[llvm-dev] ConstantRange modelling precision?

Philip Reames via llvm-dev llvm-dev at lists.llvm.org
Wed Dec 4 09:23:01 PST 2019

On 12/4/19 7:27 AM, Nikita Popov wrote:
> On Sun, Dec 1, 2019 at 11:52 PM Roman Lebedev <lebedev.ri at gmail.com 
> <mailto:lebedev.ri at gmail.com>> wrote:
>     Hello.
>     This question has come up in https://reviews.llvm.org/D70043
>     There, i'm teaching ConstantRange how no-wrap flags affect
>     the range of `mul` instruction, with end goal of exploiting
>     this in LVI/CVP.
>     There are certain combinations of ranges and no-wrap flags
>     that result in always-overflowing `mul`. For example,
>     `mul nuw nsw i4 [2,0), [4,0)` always overflows:
>     https://rise4fun.com/Alive/1aK
>     so for such ranges the ideal answer is `empty set`;
>     although it wouldn't be incorrect to return a more pessimistic
>     range (e.g. full-set) that contains more than the ideal result.
>     The problem is, unlike the case of `add`, where intersection
>     between plain `add` range and `saturating-[un?]signed-add`
>     range already returns empty set in similar cases, here we 'need'
>     to model it explicitly. (as it is seen in the patch, the modelling
>     is reasonably straight-forward)
>     As it was pointed out in the review, currently, LVI does not
>     make use of empty-sets, and maps them to `overdefined`:
>     https://godbolt.org/z/N3KggA
>     So the question is: considering the fact that LVI would not
>     make use of such empty-set knowledge, does that mean we
>     shouldn't bother doing that extra analysis in ConstantRange,
>     thus avoiding the compile time cost of said modelling?
>     Right now i'm thinking we *should* be doing it, because:
>     * Wouldn't `overdefined` lattice result in LVI giving up
>        on the users of said value, as opposed to keeping
>        propagating "incorrect" range, and thus incurring maybe
>        more compile time cost, than we would have spent
>        proving that the result is empty-set?
>     * Likely LVI will make use of the knowledge later on?
>     * Are there other users of ConstantRange
>       that may want this precision?
>     Roman.
> To be clear: My objection here is less about computing information 
> that we don't presently need, and more about being precise about one 
> very particular thing, while much more common cases remain imprecise. 
> The entire "xxx with nowrap" code only produces precise ranges if the 
> input ranges are non-wrapping as well, because producing precise 
> ranges for wrapping cases is significantly more complicated and not 
> very common in practice.
> It does not make sense to me to pick out the case of an empty result 
> set as something that we always want to compute precisely, while still 
> only computing an approximation for the more common and more useful 
> cases where the result is non-empty. If we just happen to get this 
> property for free (as is the case with existing methods), that's fine. 
> But going out of the way to establish this even if it requires 
> significantly more complicated and/or slower code doesn't seem reasonable.
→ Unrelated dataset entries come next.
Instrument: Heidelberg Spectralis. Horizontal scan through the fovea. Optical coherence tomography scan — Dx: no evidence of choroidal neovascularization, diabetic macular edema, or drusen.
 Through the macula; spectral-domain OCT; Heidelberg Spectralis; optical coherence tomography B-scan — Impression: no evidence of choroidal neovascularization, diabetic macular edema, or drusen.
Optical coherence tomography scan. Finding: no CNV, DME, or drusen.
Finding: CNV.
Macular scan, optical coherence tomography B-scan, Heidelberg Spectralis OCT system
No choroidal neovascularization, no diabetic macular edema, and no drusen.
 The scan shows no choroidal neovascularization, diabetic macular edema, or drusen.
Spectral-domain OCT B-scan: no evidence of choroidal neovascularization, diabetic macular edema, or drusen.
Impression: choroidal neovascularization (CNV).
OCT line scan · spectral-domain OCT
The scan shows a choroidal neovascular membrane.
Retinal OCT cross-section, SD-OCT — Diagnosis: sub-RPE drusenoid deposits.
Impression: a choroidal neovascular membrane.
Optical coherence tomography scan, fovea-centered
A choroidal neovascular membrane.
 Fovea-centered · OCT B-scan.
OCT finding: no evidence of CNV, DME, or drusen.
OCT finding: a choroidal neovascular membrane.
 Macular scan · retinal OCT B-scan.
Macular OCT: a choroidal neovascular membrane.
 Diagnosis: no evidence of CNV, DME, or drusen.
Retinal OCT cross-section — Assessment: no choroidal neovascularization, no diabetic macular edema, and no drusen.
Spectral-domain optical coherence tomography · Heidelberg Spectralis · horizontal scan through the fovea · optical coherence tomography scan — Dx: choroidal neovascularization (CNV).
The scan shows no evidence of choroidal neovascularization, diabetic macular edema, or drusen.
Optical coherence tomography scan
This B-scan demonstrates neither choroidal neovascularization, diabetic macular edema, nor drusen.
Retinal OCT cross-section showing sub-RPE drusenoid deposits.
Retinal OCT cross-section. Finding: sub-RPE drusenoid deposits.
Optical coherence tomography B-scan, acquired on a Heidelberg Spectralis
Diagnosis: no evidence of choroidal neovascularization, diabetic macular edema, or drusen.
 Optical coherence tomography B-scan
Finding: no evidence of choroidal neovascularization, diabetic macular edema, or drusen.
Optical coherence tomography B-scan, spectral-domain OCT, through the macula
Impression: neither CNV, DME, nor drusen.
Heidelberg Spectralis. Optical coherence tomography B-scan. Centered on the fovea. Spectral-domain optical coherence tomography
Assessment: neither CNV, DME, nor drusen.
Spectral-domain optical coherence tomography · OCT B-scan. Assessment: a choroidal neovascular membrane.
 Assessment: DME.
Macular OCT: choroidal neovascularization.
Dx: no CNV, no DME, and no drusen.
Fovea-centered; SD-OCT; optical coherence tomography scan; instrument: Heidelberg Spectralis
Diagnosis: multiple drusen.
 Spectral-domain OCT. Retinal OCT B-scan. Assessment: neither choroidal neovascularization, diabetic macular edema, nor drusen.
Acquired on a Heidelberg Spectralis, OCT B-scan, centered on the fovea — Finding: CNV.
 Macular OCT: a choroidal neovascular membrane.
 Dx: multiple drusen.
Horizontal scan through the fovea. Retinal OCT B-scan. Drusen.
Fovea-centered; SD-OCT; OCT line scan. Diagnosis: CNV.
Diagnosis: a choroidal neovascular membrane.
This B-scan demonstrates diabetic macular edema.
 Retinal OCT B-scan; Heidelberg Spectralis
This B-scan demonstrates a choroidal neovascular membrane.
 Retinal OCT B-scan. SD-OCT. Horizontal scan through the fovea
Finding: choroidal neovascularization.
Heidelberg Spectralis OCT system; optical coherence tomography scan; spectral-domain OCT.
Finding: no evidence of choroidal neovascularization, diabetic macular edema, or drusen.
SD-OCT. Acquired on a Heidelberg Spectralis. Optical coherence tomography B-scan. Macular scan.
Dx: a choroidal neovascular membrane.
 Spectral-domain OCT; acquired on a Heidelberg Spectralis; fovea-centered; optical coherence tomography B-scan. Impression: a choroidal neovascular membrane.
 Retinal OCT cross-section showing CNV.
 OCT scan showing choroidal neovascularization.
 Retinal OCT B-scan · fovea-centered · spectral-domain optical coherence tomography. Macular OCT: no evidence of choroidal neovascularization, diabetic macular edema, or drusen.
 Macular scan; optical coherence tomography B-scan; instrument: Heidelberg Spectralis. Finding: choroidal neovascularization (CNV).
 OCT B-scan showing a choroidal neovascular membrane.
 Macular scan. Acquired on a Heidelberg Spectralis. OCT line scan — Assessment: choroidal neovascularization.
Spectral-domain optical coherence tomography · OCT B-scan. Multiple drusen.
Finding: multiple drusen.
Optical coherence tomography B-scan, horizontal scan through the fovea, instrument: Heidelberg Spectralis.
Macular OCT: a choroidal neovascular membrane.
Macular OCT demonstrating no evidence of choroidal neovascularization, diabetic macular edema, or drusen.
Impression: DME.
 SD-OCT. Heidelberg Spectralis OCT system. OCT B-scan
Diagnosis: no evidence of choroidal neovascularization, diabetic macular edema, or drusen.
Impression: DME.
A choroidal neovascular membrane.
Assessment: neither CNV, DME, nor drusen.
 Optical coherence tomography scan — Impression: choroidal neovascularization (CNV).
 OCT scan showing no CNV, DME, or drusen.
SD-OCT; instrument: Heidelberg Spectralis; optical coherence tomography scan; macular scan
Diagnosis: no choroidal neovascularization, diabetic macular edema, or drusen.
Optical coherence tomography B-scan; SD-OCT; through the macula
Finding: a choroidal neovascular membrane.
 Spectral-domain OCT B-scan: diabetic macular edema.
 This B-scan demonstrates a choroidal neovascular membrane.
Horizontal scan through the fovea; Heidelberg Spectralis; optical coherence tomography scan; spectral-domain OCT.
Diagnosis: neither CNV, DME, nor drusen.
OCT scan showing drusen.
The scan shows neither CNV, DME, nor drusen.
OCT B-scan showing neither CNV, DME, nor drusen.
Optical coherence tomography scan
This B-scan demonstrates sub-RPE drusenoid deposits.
I haven't looked at the patch, but to me this whole question comes down 
to whether the code in ConstantRange is "significantly more complicated 
and/or slower".  Complexity always needs justified.

I would not use the fact we miss other common cases as a reason to 
reject a cornercase though.  We'll never be in full agreement on what's 
common - my workloads don't look like yours.  As such, that's a very 
slippery slope towards paralysis.

Slightly OT - Isn't the empty set result here useful for proving 
overflow (and thus removing x.with.overflow calls)?